Top of INPUT

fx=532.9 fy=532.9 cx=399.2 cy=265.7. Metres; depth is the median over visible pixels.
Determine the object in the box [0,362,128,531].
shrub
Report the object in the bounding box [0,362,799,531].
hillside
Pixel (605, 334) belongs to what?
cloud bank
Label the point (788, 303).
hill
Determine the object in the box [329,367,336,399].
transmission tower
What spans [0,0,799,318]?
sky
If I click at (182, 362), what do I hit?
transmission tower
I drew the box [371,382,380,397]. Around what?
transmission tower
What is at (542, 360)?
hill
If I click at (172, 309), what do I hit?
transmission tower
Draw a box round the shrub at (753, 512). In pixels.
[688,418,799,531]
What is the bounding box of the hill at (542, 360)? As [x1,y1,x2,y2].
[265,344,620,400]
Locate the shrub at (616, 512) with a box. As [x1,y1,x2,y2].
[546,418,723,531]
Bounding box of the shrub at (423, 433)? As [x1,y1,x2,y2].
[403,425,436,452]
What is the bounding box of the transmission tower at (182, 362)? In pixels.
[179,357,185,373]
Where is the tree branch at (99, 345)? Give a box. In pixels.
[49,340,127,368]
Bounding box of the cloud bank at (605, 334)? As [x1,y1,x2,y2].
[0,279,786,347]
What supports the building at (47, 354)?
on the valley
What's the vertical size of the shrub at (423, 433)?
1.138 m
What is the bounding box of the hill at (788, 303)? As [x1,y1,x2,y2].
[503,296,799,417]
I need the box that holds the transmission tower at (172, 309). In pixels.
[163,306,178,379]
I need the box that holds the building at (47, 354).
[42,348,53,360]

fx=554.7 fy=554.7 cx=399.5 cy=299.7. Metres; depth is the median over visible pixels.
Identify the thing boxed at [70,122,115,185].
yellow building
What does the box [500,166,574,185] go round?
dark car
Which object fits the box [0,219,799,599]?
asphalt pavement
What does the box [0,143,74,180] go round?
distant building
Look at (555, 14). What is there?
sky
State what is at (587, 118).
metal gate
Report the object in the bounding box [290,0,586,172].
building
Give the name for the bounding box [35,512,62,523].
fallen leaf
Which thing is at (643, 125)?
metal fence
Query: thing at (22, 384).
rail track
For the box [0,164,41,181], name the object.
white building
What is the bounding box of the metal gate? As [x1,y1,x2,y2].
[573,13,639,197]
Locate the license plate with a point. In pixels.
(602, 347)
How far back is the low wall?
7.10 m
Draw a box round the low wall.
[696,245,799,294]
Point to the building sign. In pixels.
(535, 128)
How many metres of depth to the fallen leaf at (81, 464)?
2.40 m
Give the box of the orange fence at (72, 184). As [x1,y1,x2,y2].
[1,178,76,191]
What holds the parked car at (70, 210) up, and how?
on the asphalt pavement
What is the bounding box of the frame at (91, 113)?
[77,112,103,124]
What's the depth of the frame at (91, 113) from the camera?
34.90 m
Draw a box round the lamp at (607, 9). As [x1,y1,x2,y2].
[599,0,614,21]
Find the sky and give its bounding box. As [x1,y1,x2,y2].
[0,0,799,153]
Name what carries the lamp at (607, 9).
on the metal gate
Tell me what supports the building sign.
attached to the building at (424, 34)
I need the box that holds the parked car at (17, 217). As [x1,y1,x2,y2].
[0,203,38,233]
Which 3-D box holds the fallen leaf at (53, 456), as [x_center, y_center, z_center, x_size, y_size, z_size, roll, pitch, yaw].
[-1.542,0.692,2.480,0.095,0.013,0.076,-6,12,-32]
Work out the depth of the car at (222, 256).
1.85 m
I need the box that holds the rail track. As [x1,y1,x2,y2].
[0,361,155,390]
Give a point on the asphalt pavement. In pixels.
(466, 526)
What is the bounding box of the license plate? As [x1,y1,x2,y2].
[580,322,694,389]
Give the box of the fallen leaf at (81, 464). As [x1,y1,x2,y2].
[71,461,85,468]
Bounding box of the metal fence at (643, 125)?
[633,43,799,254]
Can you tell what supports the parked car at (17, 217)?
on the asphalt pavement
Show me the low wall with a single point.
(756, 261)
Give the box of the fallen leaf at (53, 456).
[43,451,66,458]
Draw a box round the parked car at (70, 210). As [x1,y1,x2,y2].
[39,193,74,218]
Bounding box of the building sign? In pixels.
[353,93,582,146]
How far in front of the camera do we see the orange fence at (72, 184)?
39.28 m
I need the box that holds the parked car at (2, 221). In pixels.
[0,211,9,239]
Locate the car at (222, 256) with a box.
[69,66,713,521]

Bottom of INPUT

What is the number of lines in the entries above that hold the string "visible"? Please state that number alone.

2